I purchased them via the internet based on a description alone, which, it turns out, isn't enough. 

It's hard to see (particularly difficult in the second photo), but these blends are not actually blended enough for use in socks. The fiber is meant for decorative items. When the dyer ordered their raw material (from World of Wool, I suspect), they requested only 1 blending pass, so that there are still very visible "ropes" of nylon (emerald green streaks in the upper photo) or mohair (deep yellow, shiny, wavy locks to the right of my thumb in the lower) in the tops. I am afraid that this is not going to even itself out during spinning, so that the yarn will not have an even distribution of nylon in it. While this might be nice for a shimmery shawl, I'm not convinced it's useful for hard-wearing socks...I'll have to make a shawl or something out of these two!

So, lesson learned: I need to be sure that the blending is thoroughly done, and this is something I need to ask about, if I cannot see the product!

Monday, June 19, 2017

Socktacular Experiment, vol 2

Right. So a while back, I purchased a bunch of single-breed fleece "tasters" - 50g each - to spin into socks.

I've done 5 of the 7 by now, and it has been an interesting spinning experience. Here's a summary shot:

[top to bottom: Clun Forest, Romney, Texel, Southdown, Suffolk]

For starters, you can see that the colour "white" is quite different for each breed. The whitest is the Texel, which is really quite blinding. The Romney has a distinct yellow cast and the other three are rather close together - a greyish white, compared to the Texel.

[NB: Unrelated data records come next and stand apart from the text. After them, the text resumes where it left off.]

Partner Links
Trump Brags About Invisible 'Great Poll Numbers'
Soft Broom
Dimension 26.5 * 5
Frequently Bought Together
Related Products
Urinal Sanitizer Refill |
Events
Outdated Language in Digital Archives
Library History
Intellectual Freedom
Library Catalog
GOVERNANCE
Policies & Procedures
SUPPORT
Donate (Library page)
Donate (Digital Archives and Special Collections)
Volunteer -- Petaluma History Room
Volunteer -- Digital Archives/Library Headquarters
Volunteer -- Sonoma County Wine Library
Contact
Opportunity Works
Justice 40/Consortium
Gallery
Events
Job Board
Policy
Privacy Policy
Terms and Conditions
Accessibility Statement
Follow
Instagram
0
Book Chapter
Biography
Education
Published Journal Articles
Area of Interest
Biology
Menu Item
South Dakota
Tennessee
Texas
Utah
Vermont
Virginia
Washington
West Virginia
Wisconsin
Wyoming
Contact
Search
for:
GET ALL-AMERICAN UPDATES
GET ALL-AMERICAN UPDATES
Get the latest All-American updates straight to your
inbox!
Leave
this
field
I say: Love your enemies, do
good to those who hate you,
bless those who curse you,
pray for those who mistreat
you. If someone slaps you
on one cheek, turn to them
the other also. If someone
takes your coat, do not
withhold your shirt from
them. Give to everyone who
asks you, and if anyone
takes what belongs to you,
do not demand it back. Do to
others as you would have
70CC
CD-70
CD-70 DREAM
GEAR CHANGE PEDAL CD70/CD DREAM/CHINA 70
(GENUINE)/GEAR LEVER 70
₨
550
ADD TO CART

Just to recall: these are all commercially prepped rovings (ie. carded, not even pindrafted) from the same mill. These are all classified as "medium wools", ie. not fine and soft like merino. The mill does not provide a micron count.

Here are my spinning notes so far, in order of my spinning them. They were all spun longdraw, true woolen style.

No.1 : Texel
Man, springy stuff! The fluffiest yarn I have ever spun, and I'm not sure it's suitable for socks. It is very fine, a little nebby, and the result is exceedlingly woolly and lightweight. It's very white and has no lustre at all - chalky white. I'd love to make a sweater out of this, it would be like wearing a cloud!
The yarn is underplied, so will have to go back through again before I knit anything with it. 

[Texel, up close. You can see it has too little ply for sock-use]

No.2 : Suffolk
This is an official downs breed, and is again springy, but not as blindingly white as the Texel. It feels coarser.  The roving was less nebby than the Texel, so an easier spin. 

No.3 : Clun Forest
I busted out the spinning oil on this one, just for fun. The first two didn't really need it, but I wanted to see if using it made any difference. The answer: not really (although I have had situations where a little spinning oil really helped!). This breed is definitely the coarsest so far, and feels almost wiry. I wound up spinning it a little on the heavy side. 

No.4 : Southdown
Very fine fiber. It's finer than the Texel and softer. Also, much nebbier than the others so much more work to spin. I did not enjoy this much, it was a lot of work. And I'm not convinced it'll be good for socks, without nylon...

No. 5 : Romney
OK, this is totally different stuff from the fiber I've spun up (mostly from the UK). It's about the same coarseness as the Clun Forest, and not as springy as the others. It has a very distinct yellow cast to it.